鉄甲機クリーガー。全高5mを超える金属製人型汎用機動兵器である。
「クリーガーだと...!?どこから、いやどうやってここまで気付かれずに.....っ!ま、まさか、我々の中に内通者でも――」
「余計な勘繰りをする前に自分の心配をした方がいいぞ班長さん。ま、もう意味ねえけどな」
クリーガーの中でも一際重装な造りとなった機体が、手に持った剣を振り下ろす。
重厚な大剣は斬るのではなく叩き潰すことに長け、割れた床と土煙で見えないが班長の末路は想像に難くない。
「バルマンさん。ここらの警備兵は全滅したようですぜ。このまま奴らに大打撃を与えてやりましょう」
「おう。それじゃあテメェら、SOFJEも客も目に付いた奴は全員殺せ。穢らわしい異物に興味深々なクソ野郎どもだ、死んで当然、殺処分が望ましい。行くぞ!」
背部のロケットブーストによる高速低空飛行で鉄巨人は展示区画内を無差別に破壊、蹂躙を始めた。

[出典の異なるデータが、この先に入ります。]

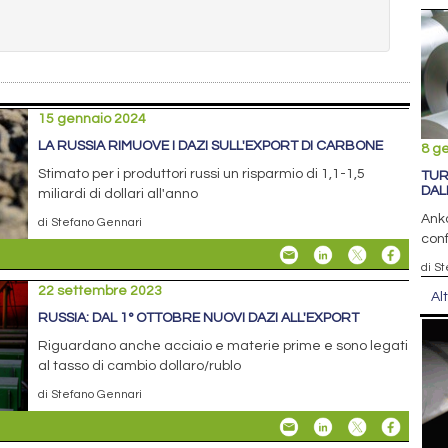
15 gennaio 2024
LA RUSSIA RIMUOVE I DAZI SULL'EXPORT DI CARBONE
8 g
Stimato per i produttori russi un risparmio di 1,1-1,5
TUR
DAL
miliardi di dollari all'anno
Anka
di Stefano Gennari
conf
di S
22 settembre 2023
Al
RUSSIA: DAL 1° OTTOBRE NUOVI DAZI ALL'EXPORT
Riguardano anche acciaio e materie prime e sono legati
al tasso di cambio dollaro/rublo
di Stefano Gennari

警備班も続々と到着するも、バズーカすらものともしないクリーガーには焼け石に水であり瞬く間に薙ぎ払われていく。人が簡単に潰され、鮮血が飛び散る様は地獄と形容する他にない光景であった。
◆
クリーガーたちの暴れ様をしばしモニターで確認した後、私は警備室を後にした。
室内の同僚たちを皆殺しにしたため明らかではあるが、奴らを手引きしたのは私だ。
少なからず信頼してくれていた同僚たちには悪いが、これも私の悲願のため。詫びは地獄でしよう。

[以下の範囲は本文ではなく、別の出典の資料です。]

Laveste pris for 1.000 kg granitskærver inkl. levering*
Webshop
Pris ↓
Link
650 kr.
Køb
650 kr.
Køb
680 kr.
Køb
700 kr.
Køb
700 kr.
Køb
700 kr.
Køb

向かう先は武器庫。目的を達成するまでの足と身を守る役割を兼用してくれる兵器が必要だ。
奴らは無差別に殺戮を開始したが、私がその被害に遭わないということは万に一つにもありえない。
なにせSOFJEの上官にして展示会の最高責任者だ、奴らのキリングルールに完璧に当てはまっている。

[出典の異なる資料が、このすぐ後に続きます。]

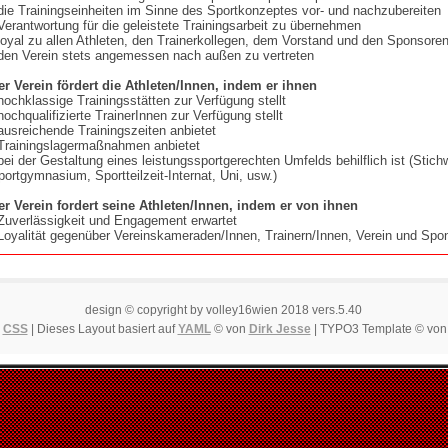
 die Trainingseinheiten im Sinne des Sportkonzeptes vor- und nachzubereiten
 Verantwortung für die geleistete Trainingsarbeit zu übernehmen
 loyal zu allen Athleten, den Trainerkollegen, dem Vorstand und den Sponsore
 den Verein stets angemessen nach außen zu vertreten
er Verein fördert die Athleten/Innen, indem er ihnen
 hochklassige Trainingsstätten zur Verfügung stellt
 hochqualifizierte TrainerInnen zur Verfügung stellt
 ausreichende Trainingszeiten anbietet
 Trainingslagermaßnahmen anbietet
 bei der Gestaltung eines leistungssportgerechten Umfelds behilflich ist (Stich
portgymnasium, Sportteilzeit-Internat, Uni, usw.)
er Verein fordert seine Athleten/Innen, indem er von ihnen
 Zuverlässigkeit und Engagement erwartet
 Loyalität gegenüber Vereinskameraden/Innen, Trainern/Innen, Verein und Spo
design © copyright by volley16wien 2018 vers.5.40
|
CSS
| Dieses Layout basiert auf
YAML
© von
Dirk Jesse
| TYPO3 Template © vo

そもそも私と他を瞬時に判別できるような暴れ方をしていないし、私だとわかっても躊躇はしないだろう。戦いの場は一瞬の隙で命が失われるからな。
カード認証を済まし、中へと足を踏み入れる。目指すは最奥に安置された巨人。
少佐以上の階級には専用機が贈られる。これは私の専用機、『執行機α』だ。
ヒヒイロカネとルナシルバーを掛け合わせた特殊合金『エレクトラム』。それを用いたエレ骨格と、ゲヘナ深部から採掘された星のエネルギーを多量に取り込み結晶化したオリハルコン『ジオハルコン』を用いている。
あのマーズが初めに精製した一品のため、二重の意味で特別な機体だ。
「メインエンジン正常稼動。カレイドエンジンも問題なく駆動中。外気転換炉安定。外装強度は基準値をクリア。ウイング型副次装二翼ともに開帳完了。パラドックスマイノリティー収斂及びエグジステンスマジョリティー排斥開始。生命維持装置や他の諸機器も問題なし。執行機α、出撃!」
ウイング型副次装に大気を送り込みプラズマ化、ジェットブーストにより武器庫の鉄扉を吹き飛ばし展示区画の最奥部へ向けて飛ばすのだった。
◆
SOFJE本部、司令室。日々弛まぬ働きを見せる職員らは、けたたましく鳴り響く警報によってさらに迅速な動きを見せた。
「ゴルド司令。スター軍事空港から緊急コードが」
「ああ。状況は?」
「大規模なテロです。通報によりますと約30名の武装した敵集団、加えて4機のクリーガーが見受けられます」
「空港の警備隊は」
「全滅とのこと。今は他の区画から戦闘員をかき集めているようですが、これでは客の避難も間に合いません」
「.....仕方ないか」
しばらく唸っていたゴルド司令官。何かを決心したのか、覇気を失った声でオペレーターたちへ指示を飛ばす。
「BBを発射し空港を消し飛ばせ」
「なっ...!?BBですか!?まだ空港には仲間や民衆が...!」
「すべての責任は私がとる。発射しろ」
SOFJEにおいて、上官の命令は絶対となる。職員たちは渋っていたが、意を決してミサイル発射準備に入る。
遥か地下から、通常のミサイルの数倍の巨大さをほこるミサイルが顔を出す。
しかしその威力は、ただのミサイルとは比べ物にならないものであった。